Work task: From the data underneath, reproduce exactly the stretch that begins at the line with "X06527Y08467D03*" and ends after the line with "X10606Y06615D03*".

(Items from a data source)

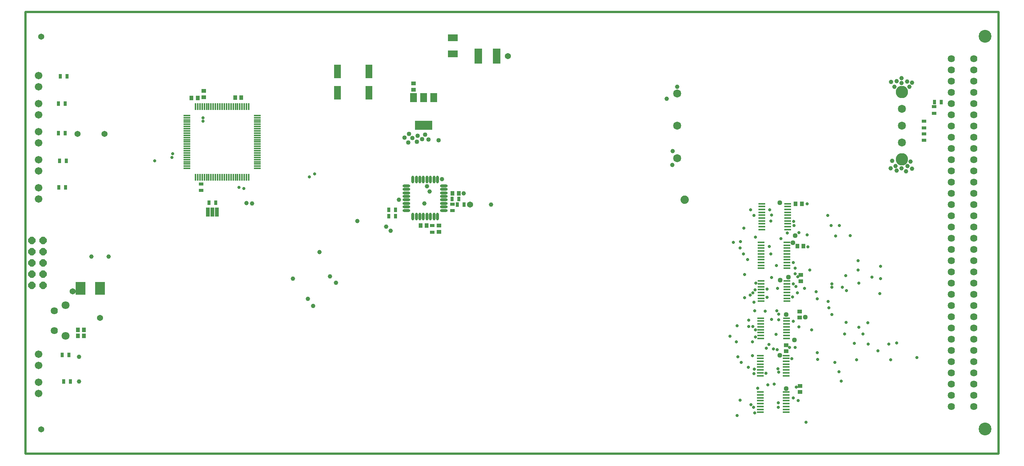
<source format=gts>
%FSTAX23Y23*%
%MOIN*%
%SFA1B1*%

%IPPOS*%
%AMD77*
4,1,8,-0.033000,-0.013600,-0.013600,-0.033000,0.013600,-0.033000,0.033000,-0.013600,0.033000,0.013600,0.013600,0.033000,-0.013600,0.033000,-0.033000,0.013600,-0.033000,-0.013600,0.0*
%
%ADD28C,0.020000*%
%ADD44C,0.040000*%
%ADD56R,0.031560X0.039430*%
%ADD57R,0.039430X0.031560*%
%ADD58R,0.039430X0.035500*%
%ADD59R,0.063060X0.082740*%
%ADD60R,0.153610X0.082740*%
%ADD61R,0.065020X0.133920*%
%ADD62R,0.089830X0.063840*%
%ADD63R,0.062000X0.018000*%
%ADD64R,0.035500X0.039430*%
%ADD65R,0.089000X0.111990*%
%ADD66R,0.059120X0.122110*%
%ADD67R,0.015810X0.063060*%
%ADD68R,0.063060X0.015810*%
%ADD69R,0.032000X0.083000*%
%ADD70O,0.025650X0.068960*%
%ADD71O,0.068960X0.025650*%
%ADD72C,0.110300*%
%ADD73C,0.071870*%
%ADD74C,0.064000*%
%ADD75C,0.114240*%
%ADD76C,0.066990*%
G04~CAMADD=77~4~0.0~0.0~660.0~660.0~0.0~193.3~0~0.0~0.0~0.0~0.0~0~0.0~0.0~0.0~0.0~0~0.0~0.0~0.0~135.0~660.0~660.0*
%ADD77D77*%
%ADD78C,0.070930*%
%ADD79C,0.054000*%
%ADD80C,0.039430*%
%ADD81C,0.029000*%
%ADD82C,0.044000*%
%ADD83C,0.074000*%
%LNeurocard_vme_3u_(3.937_x_8.660_inches)-1*%
%LPD*%
G54D28*
X04Y06D02*
X1266D01*
X04Y09937D02*
X1266D01*
Y06D02*
Y09937D01*
X04Y06D02*
Y09937D01*
G54D44*
X07483Y08781D03*
X07531Y08804D03*
X07444Y08814D03*
X07676Y08796D03*
X07414Y08851D03*
X07555Y08845D03*
X07374Y08819D03*
X07491Y08833D03*
X07407Y08776D03*
X07585Y088D03*
G54D56*
X07234Y08117D03*
X07293D03*
X07234Y08176D03*
X07293D03*
X07902Y08222D03*
X07843D03*
X07797Y08271D03*
X07856D03*
X05693Y08237D03*
X05634D03*
X1215Y09136D03*
X12091D03*
X0437Y09364D03*
X04311D03*
X04297Y08373D03*
X04356D03*
X04304Y0861D03*
X04363D03*
X04294Y08857D03*
X04353D03*
X04294Y0912D03*
X04353D03*
X04385Y06882D03*
X04326D03*
X04398Y06643D03*
X04339D03*
G54D57*
X078Y08226D03*
Y08167D03*
X07621Y08035D03*
Y07976D03*
X12086Y09036D03*
Y09095D03*
X11996Y08904D03*
Y08963D03*
Y08793D03*
Y08852D03*
X05564Y08406D03*
Y08347D03*
G54D58*
X07679Y08034D03*
Y07979D03*
X05586Y09234D03*
Y09179D03*
X10771Y06913D03*
Y06968D03*
X10894Y0655D03*
Y06605D03*
X1089Y07214D03*
Y07269D03*
X109Y07538D03*
Y07593D03*
X07452Y09246D03*
Y09301D03*
G54D59*
X07633Y09176D03*
X07543D03*
X07452D03*
G54D60*
X07543Y08927D03*
G54D61*
X08193Y09543D03*
X08028D03*
G54D62*
X07802Y09564D03*
Y09709D03*
G54D63*
X1077Y06876D03*
Y0685D03*
Y06824D03*
Y06799D03*
Y06773D03*
Y06748D03*
Y06722D03*
Y06696D03*
X1054D03*
Y06722D03*
Y06748D03*
Y06773D03*
Y06799D03*
Y06824D03*
Y0685D03*
Y06876D03*
X1077Y0655D03*
Y06524D03*
Y06498D03*
Y06473D03*
Y06447D03*
Y06422D03*
Y06396D03*
Y0637D03*
X1054D03*
Y06396D03*
Y06422D03*
Y06447D03*
Y06473D03*
Y06498D03*
Y06524D03*
Y0655D03*
X10772Y07209D03*
Y07183D03*
Y07157D03*
Y07132D03*
Y07106D03*
Y07081D03*
Y07055D03*
Y07029D03*
X10542D03*
Y07055D03*
Y07081D03*
Y07106D03*
Y07132D03*
Y07157D03*
Y07183D03*
Y07209D03*
X10775Y0754D03*
Y07514D03*
Y07488D03*
Y07463D03*
Y07437D03*
Y07412D03*
Y07386D03*
Y0736D03*
X10545D03*
Y07386D03*
Y07412D03*
Y07437D03*
Y07463D03*
Y07488D03*
Y07514D03*
Y0754D03*
X10783Y08229D03*
Y08204D03*
Y08178D03*
Y08152D03*
Y08127D03*
Y08101D03*
Y08076D03*
Y0805D03*
Y08024D03*
Y07999D03*
X10553D03*
Y08024D03*
Y0805D03*
Y08076D03*
Y08101D03*
Y08127D03*
Y08152D03*
Y08178D03*
Y08204D03*
Y08229D03*
X10776Y07884D03*
Y07859D03*
Y07833D03*
Y07807D03*
Y07782D03*
Y07756D03*
Y07731D03*
Y07705D03*
Y07679D03*
Y07654D03*
X10546D03*
Y07679D03*
Y07705D03*
Y07731D03*
Y07756D03*
Y07782D03*
Y07807D03*
Y07833D03*
Y07859D03*
Y07884D03*
G54D64*
X10869Y07851D03*
X10924D03*
X10853Y08229D03*
X10908D03*
X05866Y09174D03*
X05921D03*
X078Y08321D03*
X07855D03*
X05532Y09172D03*
X05477D03*
X04466Y07106D03*
X04521D03*
Y0705D03*
X04466D03*
X07516Y08034D03*
X07571D03*
G54D65*
X04489Y07474D03*
X04664D03*
G54D66*
X07057Y09218D03*
Y09407D03*
X06777Y09218D03*
Y09407D03*
G54D67*
X05513Y09094D03*
X05533D03*
X05553D03*
X05572D03*
X05592D03*
X05612D03*
X05631D03*
X05651D03*
X05671D03*
X0569D03*
X0571D03*
X0573D03*
X0575D03*
X05769D03*
X05789D03*
X05809D03*
X05828D03*
X05848D03*
X05868D03*
X05887D03*
X05907D03*
X05927D03*
X05946D03*
X05966D03*
X05986D03*
Y08465D03*
X05966D03*
X05946D03*
X05927D03*
X05907D03*
X05887D03*
X05868D03*
X05848D03*
X05828D03*
X05809D03*
X05789D03*
X05769D03*
X0575D03*
X0573D03*
X0571D03*
X0569D03*
X05671D03*
X05651D03*
X05631D03*
X05612D03*
X05592D03*
X05572D03*
X05553D03*
X05533D03*
X05513D03*
G54D68*
X06064Y09016D03*
Y08996D03*
Y08976D03*
Y08957D03*
Y08937D03*
Y08917D03*
Y08898D03*
Y08878D03*
Y08858D03*
Y08839D03*
Y08819D03*
Y08799D03*
Y0878D03*
Y0876D03*
Y0874D03*
Y0872D03*
Y08701D03*
Y08681D03*
Y08661D03*
Y08642D03*
Y08622D03*
Y08602D03*
Y08583D03*
Y08563D03*
Y08543D03*
X05435D03*
Y08563D03*
Y08583D03*
Y08602D03*
Y08622D03*
Y08642D03*
Y08661D03*
Y08681D03*
Y08701D03*
Y0872D03*
Y0874D03*
Y0876D03*
Y0878D03*
Y08799D03*
Y08819D03*
Y08839D03*
Y08858D03*
Y08878D03*
Y08898D03*
Y08917D03*
Y08937D03*
Y08957D03*
Y08976D03*
Y08996D03*
Y09016D03*
G54D69*
X05702Y08153D03*
X05662D03*
X05622D03*
G54D70*
X07667Y08113D03*
X07635D03*
X07604D03*
X07572D03*
X07541D03*
X07509D03*
X07478D03*
X07446D03*
Y08444D03*
X07478D03*
X07509D03*
X07541D03*
X07572D03*
X07604D03*
X07635D03*
X07667D03*
G54D71*
X07391Y08168D03*
Y082D03*
Y08231D03*
Y08263D03*
Y08294D03*
Y08326D03*
Y08357D03*
Y08389D03*
X07722D03*
Y08357D03*
Y08326D03*
Y08294D03*
Y08263D03*
Y08231D03*
Y082D03*
Y08168D03*
G54D72*
X118Y09223D03*
Y08623D03*
G54D73*
X118Y09073D03*
Y08923D03*
Y08773D03*
X098Y08923D03*
Y0921D03*
Y08635D03*
G54D74*
X1244Y09522D03*
Y09422D03*
Y09322D03*
Y09222D03*
Y09122D03*
Y09022D03*
Y08922D03*
Y08822D03*
Y08722D03*
Y08622D03*
Y08522D03*
Y08422D03*
Y08322D03*
Y08222D03*
Y08122D03*
Y08022D03*
Y07922D03*
Y07822D03*
Y07722D03*
Y07622D03*
Y07522D03*
Y07422D03*
Y07322D03*
Y07222D03*
Y07122D03*
Y07022D03*
Y06922D03*
Y06822D03*
Y06722D03*
Y06622D03*
Y06522D03*
Y06422D03*
X1224Y09522D03*
Y09422D03*
Y09322D03*
Y09222D03*
Y09122D03*
Y09022D03*
Y08922D03*
Y08822D03*
Y08722D03*
Y08622D03*
Y08522D03*
Y08422D03*
Y08322D03*
Y08222D03*
Y08122D03*
Y08022D03*
Y07922D03*
Y07822D03*
Y07722D03*
Y07622D03*
Y07522D03*
Y07422D03*
Y07322D03*
Y07222D03*
Y07122D03*
Y07022D03*
Y06922D03*
Y06822D03*
Y06722D03*
Y06622D03*
Y06522D03*
Y06422D03*
X04257Y07099D03*
Y07276D03*
G54D75*
X1254Y09722D03*
Y06222D03*
G54D76*
X04116Y08872D03*
Y08772D03*
Y09022D03*
Y09122D03*
Y08272D03*
Y08372D03*
Y06637D03*
Y06537D03*
Y06887D03*
Y06787D03*
Y09372D03*
Y09272D03*
Y08622D03*
Y08522D03*
G54D77*
X04155Y07502D03*
X04055D03*
X04155Y07602D03*
X04055D03*
X04155Y07702D03*
X04055D03*
Y07802D03*
X04155D03*
Y07902D03*
X04055D03*
G54D78*
X04356Y07325D03*
Y0705D03*
G54D79*
X0414Y09717D03*
Y06217D03*
X07957Y08222D03*
X08294Y09545D03*
X04464Y08852D03*
X04704Y0885D03*
X04418Y07448D03*
X04664Y07211D03*
G54D80*
X07707Y08449D03*
X07901Y08321D03*
X08142Y08222D03*
X0755Y08231D03*
X11891Y08542D03*
X11699Y08546D03*
X11714Y0861D03*
X11877Y08606D03*
X11754Y08524D03*
X11835Y08519D03*
X1185Y08564D03*
X11743Y08566D03*
X11796Y08545D03*
X11891Y09307D03*
X11796Y09347D03*
X11704Y09315D03*
X11847Y09317D03*
X11752Y0932D03*
X11732Y09272D03*
X11865D03*
X11797Y09304D03*
X09757Y08576D03*
X09761Y08698D03*
X05967Y08234D03*
X06017Y08232D03*
X09705Y09164D03*
X09801Y09272D03*
X07572Y08383D03*
X07596Y08338D03*
X0474Y07759D03*
X04587D03*
X06378Y0756D03*
X06616Y07798D03*
X06952Y08073D03*
X07324Y08263D03*
X04475Y06864D03*
Y06645D03*
X06513Y07382D03*
X06558Y07318D03*
X06711Y0758D03*
X06763Y07523D03*
X07211Y08024D03*
X07248Y07989D03*
G54D81*
X10515Y06583D03*
X10332Y0634D03*
X104Y07392D03*
X10448Y07414D03*
X1069Y06929D03*
X10326Y06998D03*
X10338Y06865D03*
X10361Y06479D03*
X10487Y06754D03*
X10481Y06415D03*
X10401Y07599D03*
X10392Y08012D03*
X10388Y07782D03*
X10956Y07952D03*
X10482Y07352D03*
X10693Y07476D03*
X10825Y07399D03*
X11035Y07446D03*
X11338Y07944D03*
X11209Y0794D03*
X10599Y07393D03*
X10474Y07135D03*
X108Y06947D03*
X10496Y07042D03*
X10484Y06714D03*
X1049Y06364D03*
X10858Y06596D03*
X10874Y07579D03*
X10964Y07845D03*
X10624Y08176D03*
X10639Y08127D03*
X10632Y08074D03*
X10956Y08229D03*
X05579Y08996D03*
X05579Y08965D03*
X06572Y08496D03*
X06527Y08467D03*
X05304Y08641D03*
X0531Y08673D03*
X05148Y0861D03*
X05942Y08366D03*
X05901Y08376D03*
X10369Y06816D03*
X10435Y07192D03*
X10592Y06942D03*
X10615Y06973D03*
X10697Y06758D03*
X10703Y06727D03*
X10701Y06413D03*
Y06456D03*
X10681Y07064D03*
X10468Y06998D03*
X10469Y06873D03*
X10664Y06622D03*
X10606Y06615D03*
X10995Y07104D03*
X11203Y06813D03*
X10932Y07474D03*
X10876Y06476D03*
X10882Y07131D03*
X11047Y06901D03*
X10833Y06499D03*
X10855Y0749D03*
X1087Y07436D03*
X11453Y07068D03*
X11415Y07128D03*
X11303Y07172D03*
X11682Y06978D03*
X11499D03*
X10849Y06949D03*
X10834Y07516D03*
X11307Y07453D03*
X11533Y07575D03*
X11416Y07522D03*
X11932Y06857D03*
X11698Y06839D03*
X11752Y06987D03*
X11049Y06842D03*
X1082Y06849D03*
X11376Y06986D03*
X11238Y0673D03*
X11258Y06647D03*
X11397Y06839D03*
X11586Y06917D03*
X11138Y08123D03*
X10269Y07049D03*
X10632Y07781D03*
X10945Y0628D03*
X10433Y0677D03*
X10455Y06438D03*
X1062Y07847D03*
X10588Y06717D03*
X10301Y07886D03*
X10362Y0789D03*
X10492Y0746D03*
X10473Y07435D03*
X10722Y07917D03*
X1161Y07672D03*
X1141Y0772D03*
X10496Y07931D03*
X10778Y07968D03*
X10837Y08072D03*
X1084Y08035D03*
X1127Y07483D03*
X10686Y07275D03*
X10655Y06936D03*
X11169Y08033D03*
X11047Y0738D03*
X10704Y07244D03*
X10704Y07194D03*
X10639Y07199D03*
X106Y07469D03*
X10848Y07605D03*
X10638Y07572D03*
X10832Y07704D03*
X1115Y07301D03*
X11143Y07357D03*
X11177Y07483D03*
Y07514D03*
X1129Y07069D03*
X10489Y07274D03*
X10582Y07272D03*
X10833Y07182D03*
X11176Y07242D03*
X11609Y07561D03*
X10498Y07521D03*
X10483Y08124D03*
X10454Y08176D03*
X10427Y0773D03*
X10359Y07836D03*
X10497Y07105D03*
X10332Y0714D03*
X10435Y07133D03*
X10682Y07679D03*
X11244Y08033D03*
X10883Y0797D03*
X10851Y07654D03*
X11298Y07587D03*
X1098Y07637D03*
X11408Y07638D03*
X11604Y07428D03*
X11497Y07169D03*
G54D82*
X1077Y06581D03*
X10714Y06879D03*
X10769Y07242D03*
X10717Y07549D03*
X10842Y07016D03*
X10938Y07219D03*
X10788Y07574D03*
X1085Y07945D03*
X10831Y07881D03*
X10712Y08239D03*
G54D83*
X09866Y08265D03*
M02*
</source>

Answer to the problem:
X06527Y08467D03*
X05304Y08641D03*
X0531Y08673D03*
X05148Y0861D03*
X05942Y08366D03*
X05901Y08376D03*
X10369Y06816D03*
X10435Y07192D03*
X10592Y06942D03*
X10615Y06973D03*
X10697Y06758D03*
X10703Y06727D03*
X10701Y06413D03*
Y06456D03*
X10681Y07064D03*
X10468Y06998D03*
X10469Y06873D03*
X10664Y06622D03*
X10606Y06615D03*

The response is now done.